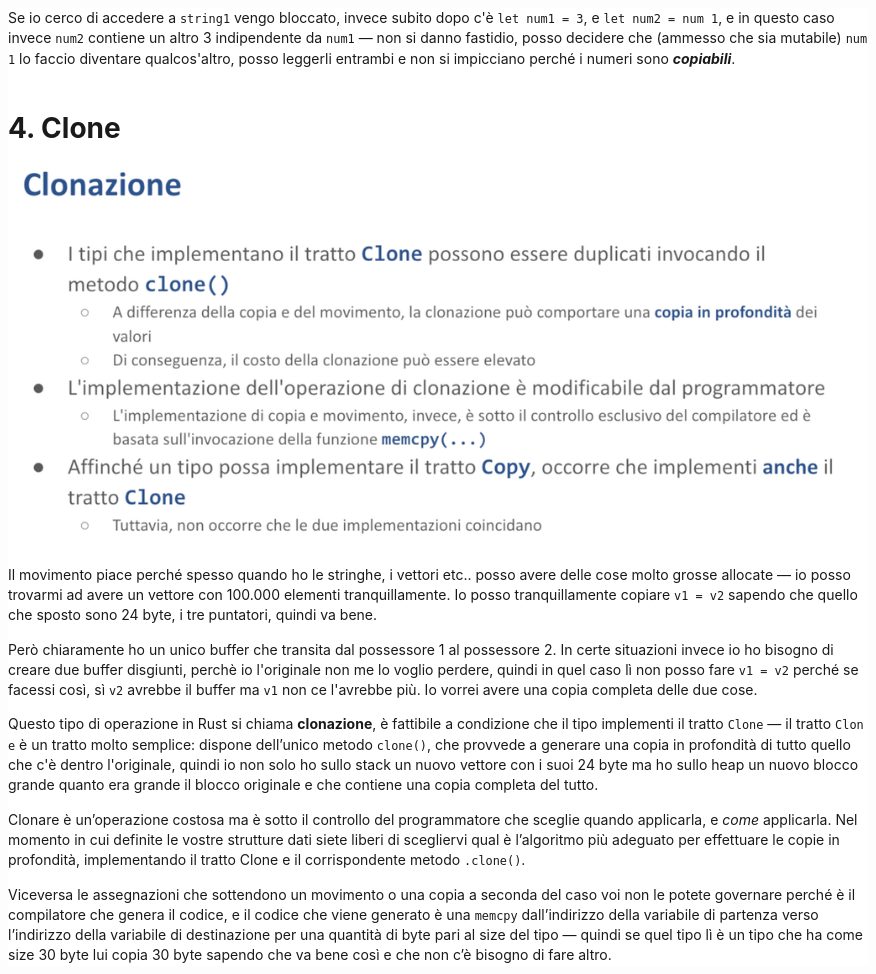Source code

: Se io cerco di accedere a `string1` vengo bloccato, invece subito dopo c'è `let num1 = 3`, e `let num2 = num 1`, e in questo caso invece `num2` contiene un altro 3 indipendente da `num1` — non si danno fastidio, posso decidere che (ammesso che sia mutabile) `num1` lo faccio diventare qualcos'altro, posso leggerli entrambi e non si impicciano perché i numeri sono ***copiabili***.

# 4. Clone

![image.png](images/possesso/image%2015.png)

Il movimento piace perché spesso quando ho le stringhe, i vettori etc.. posso avere delle cose molto grosse allocate — io posso trovarmi ad avere un vettore con 100.000 elementi tranquillamente. 
Io posso tranquillamente copiare `v1 = v2` sapendo che quello che sposto sono 24 byte, i tre puntatori, quindi va bene.

Però chiaramente ho un unico buffer che transita dal possessore 1 al possessore 2. 
In certe situazioni invece io ho bisogno di creare due buffer disgiunti, perchè io l'originale non me lo voglio perdere, quindi in quel caso lì non posso fare `v1 = v2` perché se facessi così, sì `v2` avrebbe il buffer ma `v1` non ce l'avrebbe più.
Io vorrei avere una copia completa delle due cose. 

Questo tipo di operazione in Rust si chiama **clonazione**, è fattibile a condizione che il tipo implementi il tratto `Clone` — il tratto `Clone` è un tratto molto semplice: dispone dell’unico metodo `clone()`, che provvede a generare una copia in profondità di tutto quello che c'è dentro l'originale, quindi io non solo ho sullo stack un nuovo vettore con i suoi 24 byte ma ho sullo heap un nuovo blocco grande quanto era grande il blocco originale e che contiene una copia completa del tutto. 

Clonare è un’operazione costosa ma è sotto il controllo del programmatore che sceglie quando applicarla, e *come* applicarla. 
Nel momento in cui definite le vostre strutture dati siete liberi di scegliervi qual è l’algoritmo più adeguato per effettuare le copie in profondità, implementando il tratto Clone e il corrispondente metodo `.clone()`. 

Viceversa le assegnazioni che sottendono un movimento o una copia a seconda del caso voi non le potete governare perché è il compilatore che genera il codice, e il codice che viene generato è una `memcpy` dall’indirizzo della variabile di partenza verso l’indirizzo della variabile di destinazione per una quantità di byte pari al size del tipo — quindi se quel tipo lì è un tipo che ha come size 30 byte lui copia 30 byte sapendo che va bene così e che non c’è bisogno di fare altro.
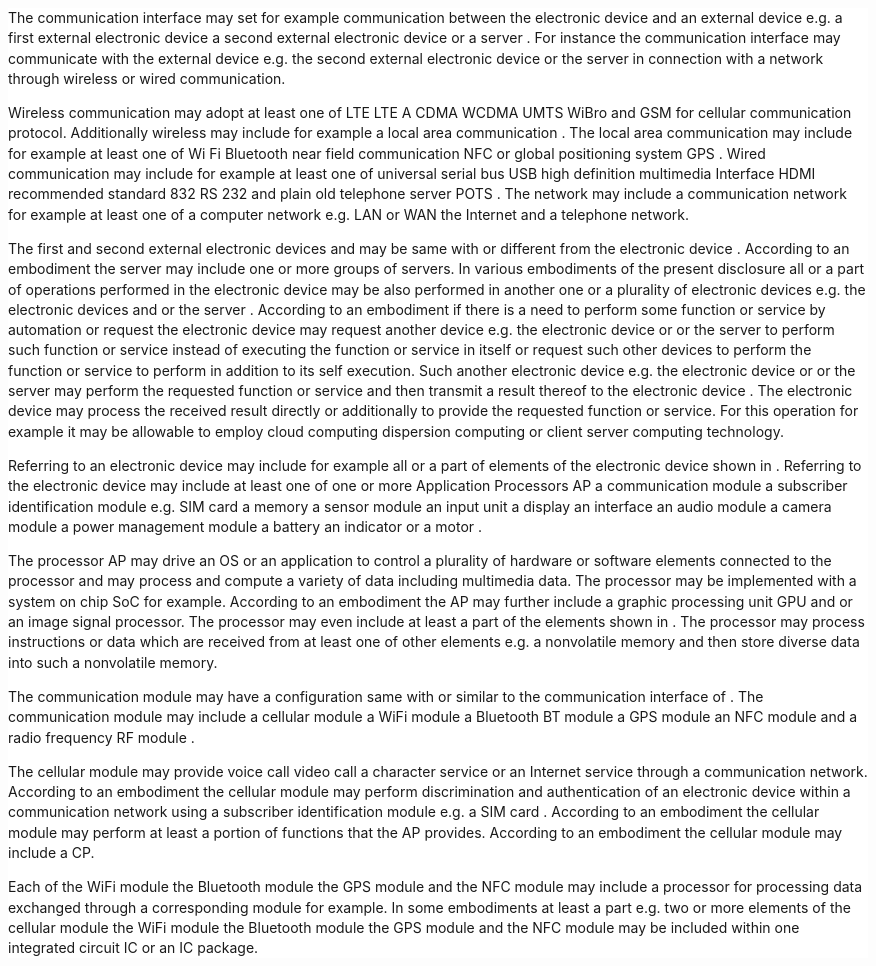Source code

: The communication interface may set for example communication between the electronic device and an external device e.g. a first external electronic device a second external electronic device or a server . For instance the communication interface may communicate with the external device e.g. the second external electronic device or the server in connection with a network through wireless or wired communication.

Wireless communication may adopt at least one of LTE LTE A CDMA WCDMA UMTS WiBro and GSM for cellular communication protocol. Additionally wireless may include for example a local area communication . The local area communication may include for example at least one of Wi Fi Bluetooth near field communication NFC or global positioning system GPS . Wired communication may include for example at least one of universal serial bus USB high definition multimedia Interface HDMI recommended standard 832 RS 232 and plain old telephone server POTS . The network may include a communication network for example at least one of a computer network e.g. LAN or WAN the Internet and a telephone network.

The first and second external electronic devices and may be same with or different from the electronic device . According to an embodiment the server may include one or more groups of servers. In various embodiments of the present disclosure all or a part of operations performed in the electronic device may be also performed in another one or a plurality of electronic devices e.g. the electronic devices and or the server . According to an embodiment if there is a need to perform some function or service by automation or request the electronic device may request another device e.g. the electronic device or or the server to perform such function or service instead of executing the function or service in itself or request such other devices to perform the function or service to perform in addition to its self execution. Such another electronic device e.g. the electronic device or or the server may perform the requested function or service and then transmit a result thereof to the electronic device . The electronic device may process the received result directly or additionally to provide the requested function or service. For this operation for example it may be allowable to employ cloud computing dispersion computing or client server computing technology.

Referring to an electronic device may include for example all or a part of elements of the electronic device shown in . Referring to the electronic device may include at least one of one or more Application Processors AP a communication module a subscriber identification module e.g. SIM card a memory a sensor module an input unit a display an interface an audio module a camera module a power management module a battery an indicator or a motor .

The processor AP may drive an OS or an application to control a plurality of hardware or software elements connected to the processor and may process and compute a variety of data including multimedia data. The processor may be implemented with a system on chip SoC for example. According to an embodiment the AP may further include a graphic processing unit GPU and or an image signal processor. The processor may even include at least a part of the elements shown in . The processor may process instructions or data which are received from at least one of other elements e.g. a nonvolatile memory and then store diverse data into such a nonvolatile memory.

The communication module may have a configuration same with or similar to the communication interface of . The communication module may include a cellular module a WiFi module a Bluetooth BT module a GPS module an NFC module and a radio frequency RF module .

The cellular module may provide voice call video call a character service or an Internet service through a communication network. According to an embodiment the cellular module may perform discrimination and authentication of an electronic device within a communication network using a subscriber identification module e.g. a SIM card . According to an embodiment the cellular module may perform at least a portion of functions that the AP provides. According to an embodiment the cellular module may include a CP.

Each of the WiFi module the Bluetooth module the GPS module and the NFC module may include a processor for processing data exchanged through a corresponding module for example. In some embodiments at least a part e.g. two or more elements of the cellular module the WiFi module the Bluetooth module the GPS module and the NFC module may be included within one integrated circuit IC or an IC package.
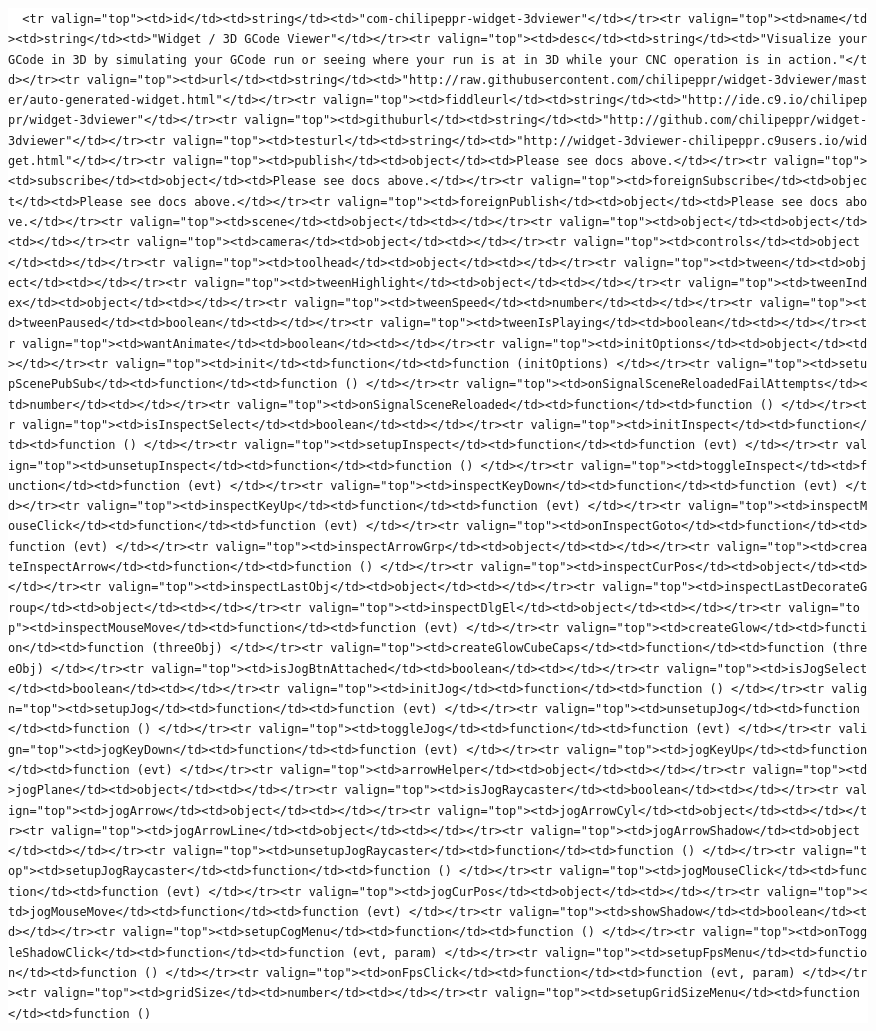       <tr valign="top"><td>id</td><td>string</td><td>"com-chilipeppr-widget-3dviewer"</td></tr><tr valign="top"><td>name</td><td>string</td><td>"Widget / 3D GCode Viewer"</td></tr><tr valign="top"><td>desc</td><td>string</td><td>"Visualize your GCode in 3D by simulating your GCode run or seeing where your run is at in 3D while your CNC operation is in action."</td></tr><tr valign="top"><td>url</td><td>string</td><td>"http://raw.githubusercontent.com/chilipeppr/widget-3dviewer/master/auto-generated-widget.html"</td></tr><tr valign="top"><td>fiddleurl</td><td>string</td><td>"http://ide.c9.io/chilipeppr/widget-3dviewer"</td></tr><tr valign="top"><td>githuburl</td><td>string</td><td>"http://github.com/chilipeppr/widget-3dviewer"</td></tr><tr valign="top"><td>testurl</td><td>string</td><td>"http://widget-3dviewer-chilipeppr.c9users.io/widget.html"</td></tr><tr valign="top"><td>publish</td><td>object</td><td>Please see docs above.</td></tr><tr valign="top"><td>subscribe</td><td>object</td><td>Please see docs above.</td></tr><tr valign="top"><td>foreignSubscribe</td><td>object</td><td>Please see docs above.</td></tr><tr valign="top"><td>foreignPublish</td><td>object</td><td>Please see docs above.</td></tr><tr valign="top"><td>scene</td><td>object</td><td></td></tr><tr valign="top"><td>object</td><td>object</td><td></td></tr><tr valign="top"><td>camera</td><td>object</td><td></td></tr><tr valign="top"><td>controls</td><td>object</td><td></td></tr><tr valign="top"><td>toolhead</td><td>object</td><td></td></tr><tr valign="top"><td>tween</td><td>object</td><td></td></tr><tr valign="top"><td>tweenHighlight</td><td>object</td><td></td></tr><tr valign="top"><td>tweenIndex</td><td>object</td><td></td></tr><tr valign="top"><td>tweenSpeed</td><td>number</td><td></td></tr><tr valign="top"><td>tweenPaused</td><td>boolean</td><td></td></tr><tr valign="top"><td>tweenIsPlaying</td><td>boolean</td><td></td></tr><tr valign="top"><td>wantAnimate</td><td>boolean</td><td></td></tr><tr valign="top"><td>initOptions</td><td>object</td><td></td></tr><tr valign="top"><td>init</td><td>function</td><td>function (initOptions) </td></tr><tr valign="top"><td>setupScenePubSub</td><td>function</td><td>function () </td></tr><tr valign="top"><td>onSignalSceneReloadedFailAttempts</td><td>number</td><td></td></tr><tr valign="top"><td>onSignalSceneReloaded</td><td>function</td><td>function () </td></tr><tr valign="top"><td>isInspectSelect</td><td>boolean</td><td></td></tr><tr valign="top"><td>initInspect</td><td>function</td><td>function () </td></tr><tr valign="top"><td>setupInspect</td><td>function</td><td>function (evt) </td></tr><tr valign="top"><td>unsetupInspect</td><td>function</td><td>function () </td></tr><tr valign="top"><td>toggleInspect</td><td>function</td><td>function (evt) </td></tr><tr valign="top"><td>inspectKeyDown</td><td>function</td><td>function (evt) </td></tr><tr valign="top"><td>inspectKeyUp</td><td>function</td><td>function (evt) </td></tr><tr valign="top"><td>inspectMouseClick</td><td>function</td><td>function (evt) </td></tr><tr valign="top"><td>onInspectGoto</td><td>function</td><td>function (evt) </td></tr><tr valign="top"><td>inspectArrowGrp</td><td>object</td><td></td></tr><tr valign="top"><td>createInspectArrow</td><td>function</td><td>function () </td></tr><tr valign="top"><td>inspectCurPos</td><td>object</td><td></td></tr><tr valign="top"><td>inspectLastObj</td><td>object</td><td></td></tr><tr valign="top"><td>inspectLastDecorateGroup</td><td>object</td><td></td></tr><tr valign="top"><td>inspectDlgEl</td><td>object</td><td></td></tr><tr valign="top"><td>inspectMouseMove</td><td>function</td><td>function (evt) </td></tr><tr valign="top"><td>createGlow</td><td>function</td><td>function (threeObj) </td></tr><tr valign="top"><td>createGlowCubeCaps</td><td>function</td><td>function (threeObj) </td></tr><tr valign="top"><td>isJogBtnAttached</td><td>boolean</td><td></td></tr><tr valign="top"><td>isJogSelect</td><td>boolean</td><td></td></tr><tr valign="top"><td>initJog</td><td>function</td><td>function () </td></tr><tr valign="top"><td>setupJog</td><td>function</td><td>function (evt) </td></tr><tr valign="top"><td>unsetupJog</td><td>function</td><td>function () </td></tr><tr valign="top"><td>toggleJog</td><td>function</td><td>function (evt) </td></tr><tr valign="top"><td>jogKeyDown</td><td>function</td><td>function (evt) </td></tr><tr valign="top"><td>jogKeyUp</td><td>function</td><td>function (evt) </td></tr><tr valign="top"><td>arrowHelper</td><td>object</td><td></td></tr><tr valign="top"><td>jogPlane</td><td>object</td><td></td></tr><tr valign="top"><td>isJogRaycaster</td><td>boolean</td><td></td></tr><tr valign="top"><td>jogArrow</td><td>object</td><td></td></tr><tr valign="top"><td>jogArrowCyl</td><td>object</td><td></td></tr><tr valign="top"><td>jogArrowLine</td><td>object</td><td></td></tr><tr valign="top"><td>jogArrowShadow</td><td>object</td><td></td></tr><tr valign="top"><td>unsetupJogRaycaster</td><td>function</td><td>function () </td></tr><tr valign="top"><td>setupJogRaycaster</td><td>function</td><td>function () </td></tr><tr valign="top"><td>jogMouseClick</td><td>function</td><td>function (evt) </td></tr><tr valign="top"><td>jogCurPos</td><td>object</td><td></td></tr><tr valign="top"><td>jogMouseMove</td><td>function</td><td>function (evt) </td></tr><tr valign="top"><td>showShadow</td><td>boolean</td><td></td></tr><tr valign="top"><td>setupCogMenu</td><td>function</td><td>function () </td></tr><tr valign="top"><td>onToggleShadowClick</td><td>function</td><td>function (evt, param) </td></tr><tr valign="top"><td>setupFpsMenu</td><td>function</td><td>function () </td></tr><tr valign="top"><td>onFpsClick</td><td>function</td><td>function (evt, param) </td></tr><tr valign="top"><td>gridSize</td><td>number</td><td></td></tr><tr valign="top"><td>setupGridSizeMenu</td><td>function</td><td>function ()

-- -- --

Please output, unchanged, the lines of the records starting with the line that contains "Il movimento piace" and going on through the line that contains "Questo tipo di".

* EXERCISE OUTPUT:
Il movimento piace perché spesso quando ho le stringhe, i vettori etc.. posso avere delle cose molto grosse allocate — io posso trovarmi ad avere un vettore con 100.000 elementi tranquillamente. 
Io posso tranquillamente copiare `v1 = v2` sapendo che quello che sposto sono 24 byte, i tre puntatori, quindi va bene.

Però chiaramente ho un unico buffer che transita dal possessore 1 al possessore 2. 
In certe situazioni invece io ho bisogno di creare due buffer disgiunti, perchè io l'originale non me lo voglio perdere, quindi in quel caso lì non posso fare `v1 = v2` perché se facessi così, sì `v2` avrebbe il buffer ma `v1` non ce l'avrebbe più.
Io vorrei avere una copia completa delle due cose. 

Questo tipo di operazione in Rust si chiama **clonazione**, è fattibile a condizione che il tipo implementi il tratto `Clone` — il tratto `Clone` è un tratto molto semplice: dispone dell’unico metodo `clone()`, che provvede a generare una copia in profondità di tutto quello che c'è dentro l'originale, quindi io non solo ho sullo stack un nuovo vettore con i suoi 24 byte ma ho sullo heap un nuovo blocco grande quanto era grande il blocco originale e che contiene una copia completa del tutto. 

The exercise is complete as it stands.